Et, en levant son verre, M. de La Pérouse salua humblement le comte de Haga.

—Cette santé que vous voulez porter, dit Mme du Barry, placée à la gauche du maréchal, nous sommes tous prêt, monsieur, à y faire raison. Mais encore faut-il que notre doyen d'âge la porte, comme on dirait au Parlement.

—Est-ce à toi que le propos s'adresse, Taverney, ou bien à moi? dit le maréchal en riant et en regardant son vieil ami.

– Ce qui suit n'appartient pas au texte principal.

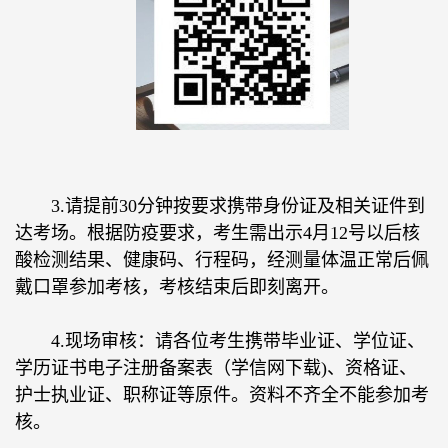
3.请提前30分钟按要求携带身份证及相关证件到
达考场。根据防疫要求，考生需出示4月12号以后核
酸检测结果、健康码、行程码，经测量体温正常后佩
戴口罩参加考核，考核结束后即刻离开。
4.现场审核：请各位考生携带毕业证、学位证、
学历证书电子注册备案表（学信网下载)、资格证、
护士执业证、职称证等原件。资料不齐全不能参加考
核。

—Je ne crois pas, dit un nouveau personnage placé en face du maréchal de Richelieu.

—Qu'est-ce que vous ne croyez pas, monsieur de Cagliostro? dit le comte de Haga en attachant son regard perçant sur l'interlocuteur.

—Je ne crois pas, monsieur le comte, dit Cagliostro en s'inclinant, que ce soit M. de Richelieu notre doyen d'âge.

—Oh! voilà qui va bien, dit le maréchal; il paraît que c'est toi, Taverney.

—Allons donc, j'ai huit ans de moins que toi. Je suis de 1704, répliqua le vieux seigneur.